┌─ PASSAGE TO READ

The AES/EBU output which is transformer couples. doesn't seem to have a problem.



:smash:

Let me explain how I got to this, I spent some months using the D2D and was never totally happy. I currently have a Sony SCD777ES which I find to be a very good transport but there is some visible blurring (I think it's jitter) in the eye pattern of some 1.5 nS. Using the D2D , there is considerable ringing at around 360 MHz in the upper trace although the eye itself is tight.

Substituting the D2D with an older SF Ultrajitterbug, I how have improved sound both in the bass and treble, and in imaging. Blurring of the eye is reduced to 0.3 nS buried in noise.

All this was done on a TEk2465B 400MHz+ scope which seems to lock onto evereything and enables 10x zooming. Best I have got unfortunately.

It just shows that it is worthwhile looking at equipment performance.:xeye:
 
fmak

Well the Ultra Analog Receiver is a better part than the 8414 is. It is lower jitter part and has better internal isolation. Of course, it will only work to 48 KHz.

I ready do not know how the Sony interface is designed, however as stated you have loads ringing on the clock, that is bad new for the DAC.

I would start, if you have not already, so by looking at the power supplies on the DAC with the Sony SCD777ES disconnected. Not that the supplies are bad, it just easy to see what going on at the power supplies. Then Connect the Sony SCD777ES and see if the noise levels change. If the noise changes then there could be several different types of problems, circulating ground currents, ac coupling cap to ground at the SPDIF interface, and more.

Do you have schematics for the Sony SCD777ES, get one f you don't.
 
Logic Family Choice

jewilson said:
FMARK,

I was working on a CD Transport and separate DAC. If your Assemblage D2D uses any of the logical families replace them. HC, HCT ACT, VHCT with ALS.

:)

└─

- [PROBLEMS TO SOLVE]
#1 In the forum thread on CD transport jitter, up to what sample rate will the Ultra Analog Receiver work?
#2 Rewrite the jitter thread between "Substituting the D2D" and "work to 48 KHz.", inclusive, with "scope" swapped for "oscilloscope".
#3 Pick up the forum thread on CD transport jitter from the point where it stops and keep it going.
The material after this text plays no part here.

┌─ RECORDED DATA

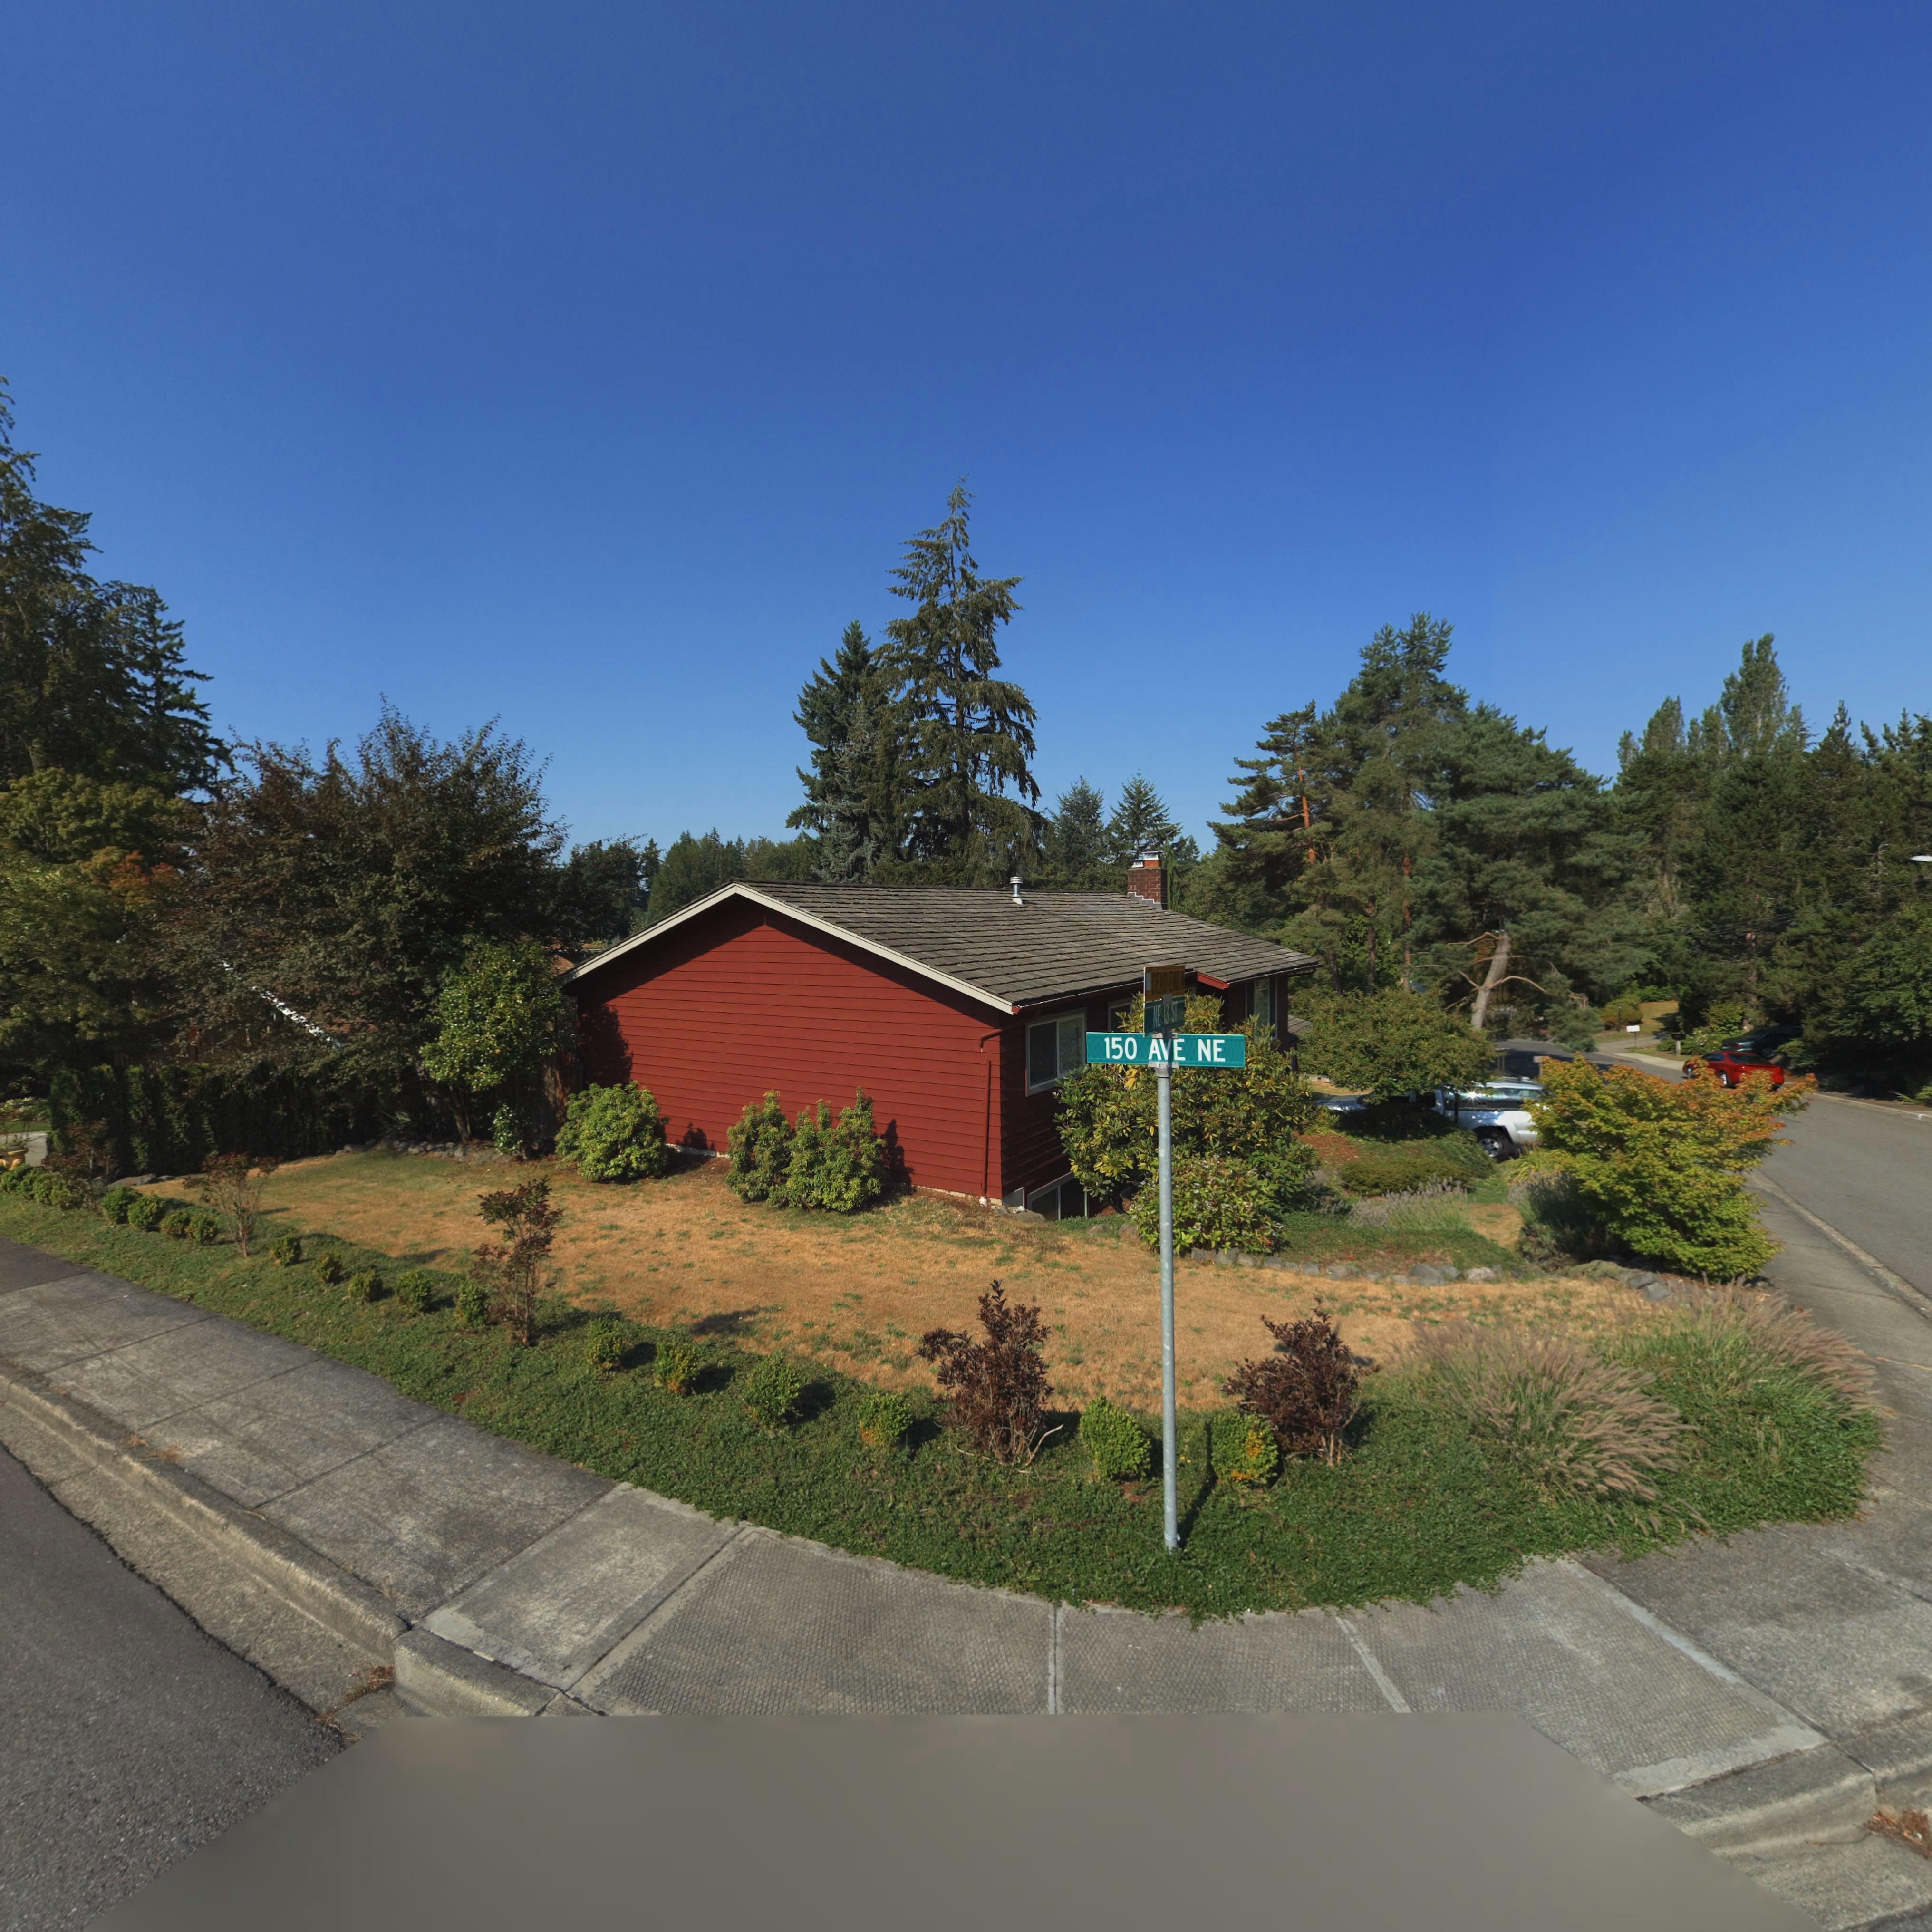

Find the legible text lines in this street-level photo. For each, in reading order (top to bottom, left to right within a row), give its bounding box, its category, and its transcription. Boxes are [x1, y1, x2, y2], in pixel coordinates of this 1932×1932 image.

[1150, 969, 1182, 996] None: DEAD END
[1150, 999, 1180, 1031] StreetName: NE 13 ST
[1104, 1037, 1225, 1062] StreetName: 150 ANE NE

└─

- [OUTPUTS BY TASK]
#1 It will only work up to 48 KHz.

#2
Substituting the D2D with an older SF Ultrajitterbug, I how have improved sound both in the bass and treble, and in imaging. Blurring of the eye is reduced to 0.3 nS buried in noise.

All this was done on a TEk2465B 400MHz+ oscilloscope which seems to lock onto evereything and enables 10x zooming. Best I have got unfortunately.

It just shows that it is worthwhile looking at equipment performance.:xeye:
 
fmak

Well the Ultra Analog Receiver is a better part than the 8414 is. It is lower jitter part and has better internal isolation. Of course, it will only work to 48 KHz.

#3
Hi Jim,
Traditionally HC logic is used for digital audio. I once tried VHC logic and found it better sounding than HC or AC logic.
I have no experience with ALS but I can of course give it a try.
The more it experiment the more I am convinced good digital sound stands or falls with the clock in the transport.
:bigeyes:
 
Elso,

When your switching at high clock speeds, High Speed CMOS dumps more current to ground the Advanced Low Power Schottky.

I was looking for my older data books that show the differences output designs between the two, however I could not find the applications and schematic data for the High Speed CMOS. I have the stuff for ALS in some of my old TI data books. If I find the more I will post it. :)

Also, as the clock speed increases for High Speed CMOS the it will use more power than ALS at high speeds.
 
Logic

jewilson said:
Elso,

When your switching at high clock speeds, High Speed CMOS dumps more currect to ground the Advanced Low Power Schottky.

I was looking for my older data books that show the differences output designs between the two, however I could not find the application and schematic data on the High Speed CMOS. I have the stuff for ALS in some of my old TI data books. If I find the more I will post it. :)

Jim,
Please read the more I experiment the more etc. in my post.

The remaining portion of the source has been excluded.